Dataset items:
┄┄┄┄┄┄┄┄┄┄┄┄┄┄┄┄┄┄┄┄

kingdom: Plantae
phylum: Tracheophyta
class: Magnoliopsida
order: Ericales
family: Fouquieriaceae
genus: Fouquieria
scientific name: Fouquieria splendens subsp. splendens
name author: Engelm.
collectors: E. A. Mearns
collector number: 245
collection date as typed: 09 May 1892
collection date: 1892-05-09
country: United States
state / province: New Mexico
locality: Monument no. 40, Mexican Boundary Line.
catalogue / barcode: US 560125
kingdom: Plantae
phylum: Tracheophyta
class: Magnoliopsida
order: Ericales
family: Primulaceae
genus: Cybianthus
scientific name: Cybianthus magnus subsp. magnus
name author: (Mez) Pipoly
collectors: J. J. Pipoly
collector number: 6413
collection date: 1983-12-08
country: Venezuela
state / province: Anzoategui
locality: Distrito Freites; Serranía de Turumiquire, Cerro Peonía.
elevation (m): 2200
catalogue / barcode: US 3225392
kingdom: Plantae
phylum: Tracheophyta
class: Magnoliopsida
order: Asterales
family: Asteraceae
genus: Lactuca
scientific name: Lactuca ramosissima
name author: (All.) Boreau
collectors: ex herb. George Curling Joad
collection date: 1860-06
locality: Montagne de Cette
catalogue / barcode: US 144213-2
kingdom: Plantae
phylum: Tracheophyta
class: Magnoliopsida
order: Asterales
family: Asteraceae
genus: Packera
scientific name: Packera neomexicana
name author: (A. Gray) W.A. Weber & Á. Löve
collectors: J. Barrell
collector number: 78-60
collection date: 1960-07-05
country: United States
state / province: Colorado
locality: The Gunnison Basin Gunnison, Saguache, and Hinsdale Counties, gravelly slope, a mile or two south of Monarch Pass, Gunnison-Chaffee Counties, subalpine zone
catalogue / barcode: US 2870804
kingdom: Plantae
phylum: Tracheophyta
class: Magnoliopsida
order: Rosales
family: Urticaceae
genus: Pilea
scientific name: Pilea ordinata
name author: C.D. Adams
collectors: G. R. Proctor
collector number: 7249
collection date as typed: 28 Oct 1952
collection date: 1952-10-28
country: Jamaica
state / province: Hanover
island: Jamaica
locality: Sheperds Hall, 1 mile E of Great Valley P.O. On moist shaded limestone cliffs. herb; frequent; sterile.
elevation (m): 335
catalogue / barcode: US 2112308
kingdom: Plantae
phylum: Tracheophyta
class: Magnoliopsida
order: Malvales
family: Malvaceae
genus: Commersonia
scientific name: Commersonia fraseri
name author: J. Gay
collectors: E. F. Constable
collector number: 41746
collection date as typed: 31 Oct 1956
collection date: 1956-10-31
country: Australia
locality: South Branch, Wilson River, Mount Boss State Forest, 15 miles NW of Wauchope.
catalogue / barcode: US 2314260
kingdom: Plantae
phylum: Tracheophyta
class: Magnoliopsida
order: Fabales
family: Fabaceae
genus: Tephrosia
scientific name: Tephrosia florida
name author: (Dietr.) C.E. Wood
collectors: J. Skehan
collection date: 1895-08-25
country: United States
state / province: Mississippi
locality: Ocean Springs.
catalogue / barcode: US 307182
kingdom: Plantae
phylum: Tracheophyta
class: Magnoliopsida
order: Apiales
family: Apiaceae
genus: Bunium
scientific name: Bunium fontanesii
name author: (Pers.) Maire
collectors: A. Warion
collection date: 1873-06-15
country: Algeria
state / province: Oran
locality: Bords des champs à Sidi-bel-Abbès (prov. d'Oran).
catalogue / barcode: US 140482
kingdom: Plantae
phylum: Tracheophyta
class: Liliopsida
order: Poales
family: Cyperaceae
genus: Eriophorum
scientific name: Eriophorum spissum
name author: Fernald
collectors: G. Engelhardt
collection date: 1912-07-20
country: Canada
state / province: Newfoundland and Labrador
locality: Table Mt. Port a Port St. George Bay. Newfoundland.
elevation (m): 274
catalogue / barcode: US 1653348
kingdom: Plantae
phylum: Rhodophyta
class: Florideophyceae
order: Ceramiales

┄┄┄┄┄┄┄┄┄┄┄┄┄┄┄┄┄┄┄┄

Reproduce the stretch from the line containing "name author: (Pers.) Maire" through the line containing "phylum: Rhodophyta", substituting "collected by" for each "collectors" and keeping everything else unchanged.

▶ **Exercise result**
name author: (Pers.) Maire
collected by: A. Warion
collection date: 1873-06-15
country: Algeria
state / province: Oran
locality: Bords des champs à Sidi-bel-Abbès (prov. d'Oran).
catalogue / barcode: US 140482
kingdom: Plantae
phylum: Tracheophyta
class: Liliopsida
order: Poales
family: Cyperaceae
genus: Eriophorum
scientific name: Eriophorum spissum
name author: Fernald
collected by: G. Engelhardt
collection date: 1912-07-20
country: Canada
state / province: Newfoundland and Labrador
locality: Table Mt. Port a Port St. George Bay. Newfoundland.
elevation (m): 274
catalogue / barcode: US 1653348
kingdom: Plantae
phylum: Rhodophyta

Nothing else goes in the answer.